Could you report every line from the entries that includes the word "ATCA"?

Dataset entries
◆ ◆ ◆ ◆ ◆

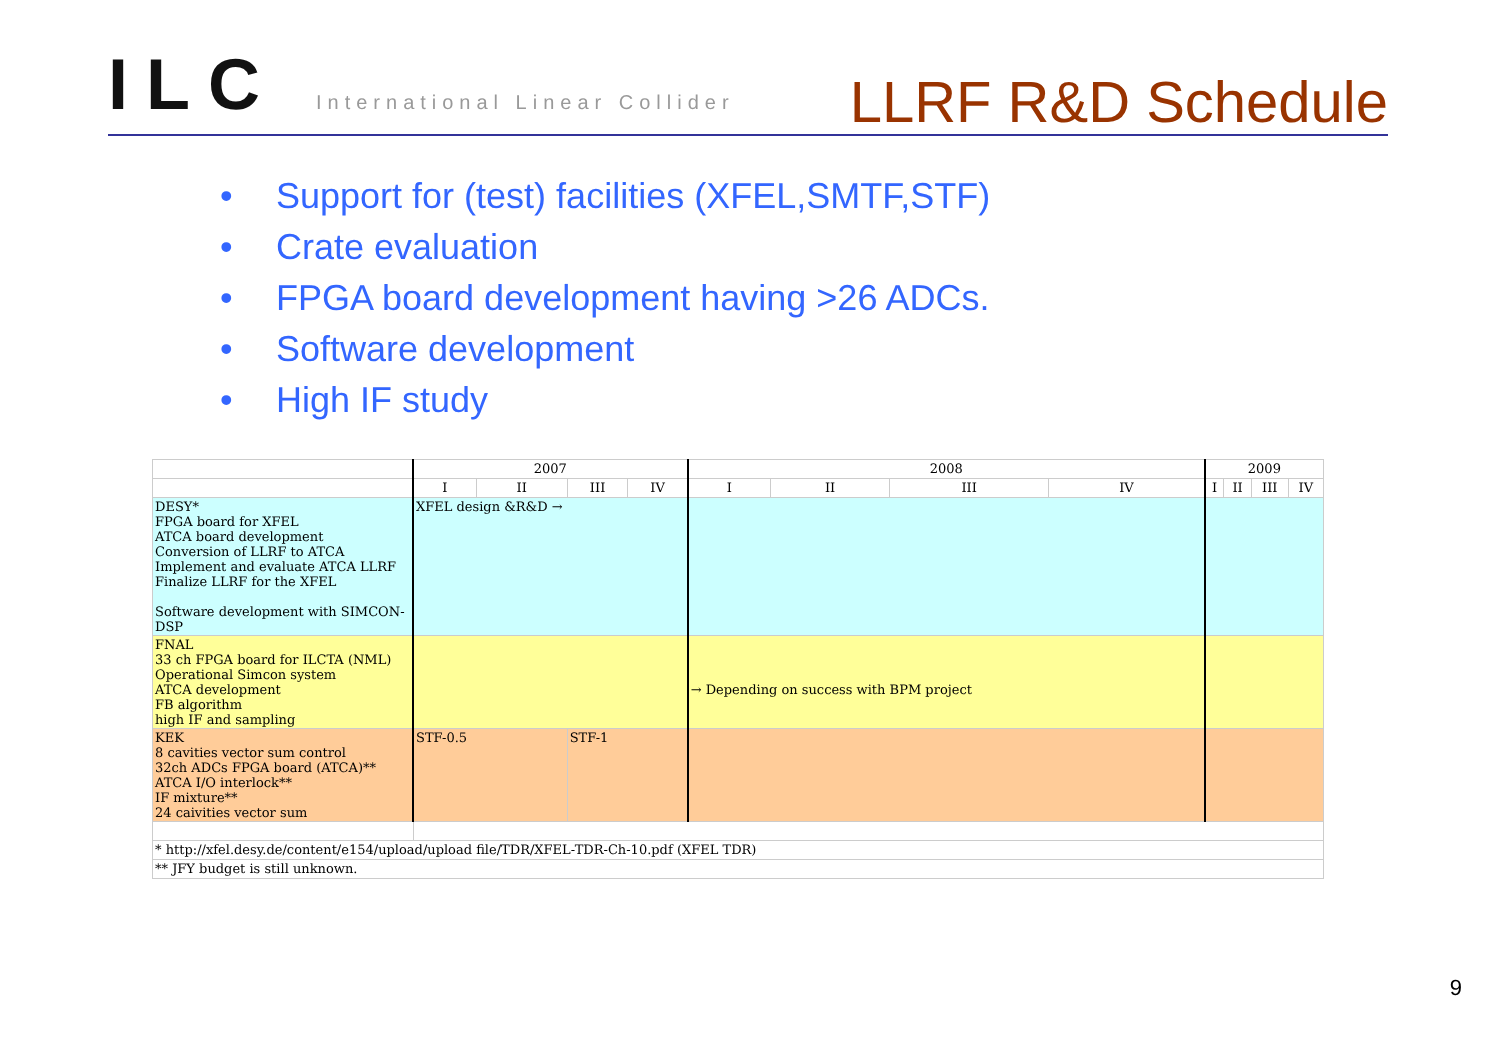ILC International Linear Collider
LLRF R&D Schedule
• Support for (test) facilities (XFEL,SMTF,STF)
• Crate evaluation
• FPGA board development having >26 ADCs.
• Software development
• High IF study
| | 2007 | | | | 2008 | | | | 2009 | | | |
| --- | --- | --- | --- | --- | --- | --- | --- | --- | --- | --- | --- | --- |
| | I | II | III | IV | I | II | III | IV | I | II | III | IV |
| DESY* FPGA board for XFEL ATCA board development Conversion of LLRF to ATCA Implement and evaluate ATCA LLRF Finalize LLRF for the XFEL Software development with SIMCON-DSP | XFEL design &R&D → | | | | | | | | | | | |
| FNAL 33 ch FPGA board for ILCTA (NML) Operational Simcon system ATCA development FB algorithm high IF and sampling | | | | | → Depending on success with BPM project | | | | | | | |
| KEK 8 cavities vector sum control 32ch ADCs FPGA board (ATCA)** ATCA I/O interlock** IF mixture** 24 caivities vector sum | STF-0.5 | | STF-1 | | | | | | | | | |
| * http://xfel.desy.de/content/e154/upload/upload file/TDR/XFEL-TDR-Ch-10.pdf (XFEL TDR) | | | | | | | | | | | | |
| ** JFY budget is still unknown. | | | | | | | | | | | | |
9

◆ ◆ ◆ ◆ ◆

--- EXERCISE SOLUTION ---
| DESY* FPGA board for XFEL ATCA board development Conversion of LLRF to ATCA Implement and evaluate ATCA LLRF Finalize LLRF for the XFEL Software development with SIMCON-DSP | XFEL design &R&D → | | | | | | | | | | | |
| FNAL 33 ch FPGA board for ILCTA (NML) Operational Simcon system ATCA development FB algorithm high IF and sampling | | | | | → Depending on success with BPM project | | | | | | | |
| KEK 8 cavities vector sum control 32ch ADCs FPGA board (ATCA)** ATCA I/O interlock** IF mixture** 24 caivities vector sum | STF-0.5 | | STF-1 | | | | | | | | | |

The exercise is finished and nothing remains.